Aquello había sido algo totalmente inesperado y la había cogido desprevenida. Joanna apenas había viajado fuera de Nuevo México, incluso en Estados Unidos. La oferta de viajar en primera clase ida y vuelta, más cinco mil dólares de honorarios, era demasiado generosa como para renunciar a ella. Pagaría el préstamo del Volvo y aunque la estancia no iba a suponer mucho tiempo, sería una experiencia que de otro modo no tendría jamás. Además le alegraba poder viajar. Joanna se enorgullecía de cuidar especialmente de todos sus pacientes y el señor Lybarger no era ninguna excepción.
Al comenzar la rehabilitación, apenas podía sostenerse en pie y lo único que pedía era escuchar cintas en el walkman o mirar la televisión. Ahora, aunque seguía escuchando los casetes y miraba la tele vorazmente, era capaz de caminar fácilmente casi un kilómetro con bastón, solo y sin ayuda.

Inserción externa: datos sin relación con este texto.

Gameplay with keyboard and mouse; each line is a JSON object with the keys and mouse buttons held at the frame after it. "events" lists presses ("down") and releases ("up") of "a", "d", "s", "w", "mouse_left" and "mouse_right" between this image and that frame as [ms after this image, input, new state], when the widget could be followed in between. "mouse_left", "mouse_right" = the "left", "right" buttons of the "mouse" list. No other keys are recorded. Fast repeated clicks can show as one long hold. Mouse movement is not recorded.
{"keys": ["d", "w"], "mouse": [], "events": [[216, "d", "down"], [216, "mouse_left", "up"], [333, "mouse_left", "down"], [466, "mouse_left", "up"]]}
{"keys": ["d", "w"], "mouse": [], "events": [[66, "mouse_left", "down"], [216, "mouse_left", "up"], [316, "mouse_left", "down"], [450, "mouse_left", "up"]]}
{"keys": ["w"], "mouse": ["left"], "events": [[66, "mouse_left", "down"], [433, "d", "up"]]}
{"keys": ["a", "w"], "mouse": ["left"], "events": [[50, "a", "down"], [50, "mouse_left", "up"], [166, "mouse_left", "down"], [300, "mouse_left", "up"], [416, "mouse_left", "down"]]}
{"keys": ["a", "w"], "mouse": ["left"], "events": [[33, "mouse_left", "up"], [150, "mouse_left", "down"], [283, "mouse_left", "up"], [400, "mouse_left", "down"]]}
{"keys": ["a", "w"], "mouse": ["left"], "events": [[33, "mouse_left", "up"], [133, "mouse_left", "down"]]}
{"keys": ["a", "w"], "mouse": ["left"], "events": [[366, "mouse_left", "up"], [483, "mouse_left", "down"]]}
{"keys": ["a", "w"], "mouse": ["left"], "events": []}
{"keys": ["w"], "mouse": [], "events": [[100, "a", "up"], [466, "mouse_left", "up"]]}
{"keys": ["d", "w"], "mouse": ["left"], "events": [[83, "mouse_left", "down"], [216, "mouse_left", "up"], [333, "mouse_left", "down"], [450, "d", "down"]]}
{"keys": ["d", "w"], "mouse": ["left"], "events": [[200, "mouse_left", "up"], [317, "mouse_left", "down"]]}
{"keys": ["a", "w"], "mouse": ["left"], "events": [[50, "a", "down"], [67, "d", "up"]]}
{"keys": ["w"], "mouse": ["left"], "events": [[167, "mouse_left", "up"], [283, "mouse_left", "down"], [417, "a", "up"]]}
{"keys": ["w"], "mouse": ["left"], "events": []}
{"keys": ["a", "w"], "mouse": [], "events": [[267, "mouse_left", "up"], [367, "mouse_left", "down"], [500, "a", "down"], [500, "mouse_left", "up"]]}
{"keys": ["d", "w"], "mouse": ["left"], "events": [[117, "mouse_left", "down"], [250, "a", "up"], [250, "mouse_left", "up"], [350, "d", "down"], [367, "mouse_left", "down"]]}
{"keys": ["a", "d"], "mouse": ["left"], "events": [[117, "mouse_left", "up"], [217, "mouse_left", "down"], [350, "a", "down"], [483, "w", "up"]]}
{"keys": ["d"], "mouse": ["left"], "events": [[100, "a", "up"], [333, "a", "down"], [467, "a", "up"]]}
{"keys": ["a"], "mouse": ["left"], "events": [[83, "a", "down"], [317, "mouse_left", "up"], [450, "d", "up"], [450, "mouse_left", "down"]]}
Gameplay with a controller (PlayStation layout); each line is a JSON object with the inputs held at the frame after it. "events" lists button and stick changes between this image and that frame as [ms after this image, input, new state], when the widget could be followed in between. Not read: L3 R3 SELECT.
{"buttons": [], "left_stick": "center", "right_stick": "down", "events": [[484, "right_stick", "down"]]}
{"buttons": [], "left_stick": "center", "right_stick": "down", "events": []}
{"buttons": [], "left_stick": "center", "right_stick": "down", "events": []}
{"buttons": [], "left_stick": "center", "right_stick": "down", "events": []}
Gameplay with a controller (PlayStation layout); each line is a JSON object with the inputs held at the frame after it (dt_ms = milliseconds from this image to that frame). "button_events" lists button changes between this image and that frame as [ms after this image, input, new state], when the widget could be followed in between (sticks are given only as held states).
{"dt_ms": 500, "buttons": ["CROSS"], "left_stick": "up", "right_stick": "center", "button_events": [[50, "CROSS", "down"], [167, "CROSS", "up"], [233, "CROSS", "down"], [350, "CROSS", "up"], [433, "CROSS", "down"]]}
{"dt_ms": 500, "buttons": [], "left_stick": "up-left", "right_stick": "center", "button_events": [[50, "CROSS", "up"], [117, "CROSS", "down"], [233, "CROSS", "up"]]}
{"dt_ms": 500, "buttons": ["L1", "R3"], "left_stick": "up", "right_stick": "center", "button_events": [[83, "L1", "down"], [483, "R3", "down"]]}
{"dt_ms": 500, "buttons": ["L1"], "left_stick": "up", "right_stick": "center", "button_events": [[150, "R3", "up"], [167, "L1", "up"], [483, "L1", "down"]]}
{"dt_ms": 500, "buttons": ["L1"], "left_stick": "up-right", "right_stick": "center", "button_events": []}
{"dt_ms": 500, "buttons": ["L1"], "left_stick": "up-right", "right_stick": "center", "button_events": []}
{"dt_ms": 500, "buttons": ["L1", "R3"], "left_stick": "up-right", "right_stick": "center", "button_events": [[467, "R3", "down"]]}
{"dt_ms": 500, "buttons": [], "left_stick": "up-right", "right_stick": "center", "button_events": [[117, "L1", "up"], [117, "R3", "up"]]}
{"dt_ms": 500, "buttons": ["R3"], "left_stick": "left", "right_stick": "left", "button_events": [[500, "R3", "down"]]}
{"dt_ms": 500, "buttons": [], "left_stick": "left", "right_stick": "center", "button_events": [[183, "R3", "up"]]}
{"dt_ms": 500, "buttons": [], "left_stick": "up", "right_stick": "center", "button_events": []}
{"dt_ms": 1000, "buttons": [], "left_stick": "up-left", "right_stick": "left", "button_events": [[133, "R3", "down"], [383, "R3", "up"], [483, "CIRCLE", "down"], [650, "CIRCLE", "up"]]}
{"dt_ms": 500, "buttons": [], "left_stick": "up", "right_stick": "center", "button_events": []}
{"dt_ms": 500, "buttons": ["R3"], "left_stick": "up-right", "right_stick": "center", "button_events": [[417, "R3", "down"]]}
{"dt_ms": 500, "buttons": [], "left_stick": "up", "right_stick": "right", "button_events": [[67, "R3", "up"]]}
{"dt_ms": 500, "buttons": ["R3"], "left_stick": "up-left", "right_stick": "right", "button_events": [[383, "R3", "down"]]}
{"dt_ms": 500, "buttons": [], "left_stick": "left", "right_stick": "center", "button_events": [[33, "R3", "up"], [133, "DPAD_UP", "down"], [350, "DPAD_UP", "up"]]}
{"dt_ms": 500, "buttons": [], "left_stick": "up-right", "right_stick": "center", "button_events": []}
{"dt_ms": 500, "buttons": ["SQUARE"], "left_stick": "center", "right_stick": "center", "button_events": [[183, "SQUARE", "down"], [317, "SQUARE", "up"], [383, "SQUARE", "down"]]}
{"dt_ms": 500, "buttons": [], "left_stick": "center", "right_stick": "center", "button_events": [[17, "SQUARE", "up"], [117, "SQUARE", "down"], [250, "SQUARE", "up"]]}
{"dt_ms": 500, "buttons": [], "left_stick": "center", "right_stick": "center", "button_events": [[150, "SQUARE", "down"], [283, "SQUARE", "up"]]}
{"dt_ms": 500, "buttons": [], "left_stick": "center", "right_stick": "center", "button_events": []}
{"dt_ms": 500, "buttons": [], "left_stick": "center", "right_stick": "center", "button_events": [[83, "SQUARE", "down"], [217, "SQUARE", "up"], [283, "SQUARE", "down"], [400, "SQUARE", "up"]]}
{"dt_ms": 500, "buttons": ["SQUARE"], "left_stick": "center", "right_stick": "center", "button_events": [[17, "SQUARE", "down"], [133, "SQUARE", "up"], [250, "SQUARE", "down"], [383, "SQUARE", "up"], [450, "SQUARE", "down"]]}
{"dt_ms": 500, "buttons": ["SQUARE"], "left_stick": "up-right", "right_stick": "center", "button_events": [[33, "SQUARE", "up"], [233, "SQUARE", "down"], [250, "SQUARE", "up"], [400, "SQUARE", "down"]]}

Saliendo de su ensueño, Joanna vio que la cabina estaba a oscuras y que la mayoría de los pasajeros dormían aunque aún no había terminado la película. Por primera vez en mucho rato Elton Lybarger estaba callado y Joanna pensó que dormía. Y luego vio que no. Tenía los audífonos puestos y seguía absorto en la película. Las películas, la televisión, los casetes desde el trash hasta los clásicos, los deportes o la política, la ópera y el rock and roll, Lybarger demostraba un apetito insaciable de aprender o de sentirse entretenido o ambas cosas a la vez. Lo que tanto lo intrigaba quedaba más allá de la comprensión de Joanna que lo atribuía a una especie de escapismo. Escapismo de qué o hacia qué, era algo de lo que no tenía idea.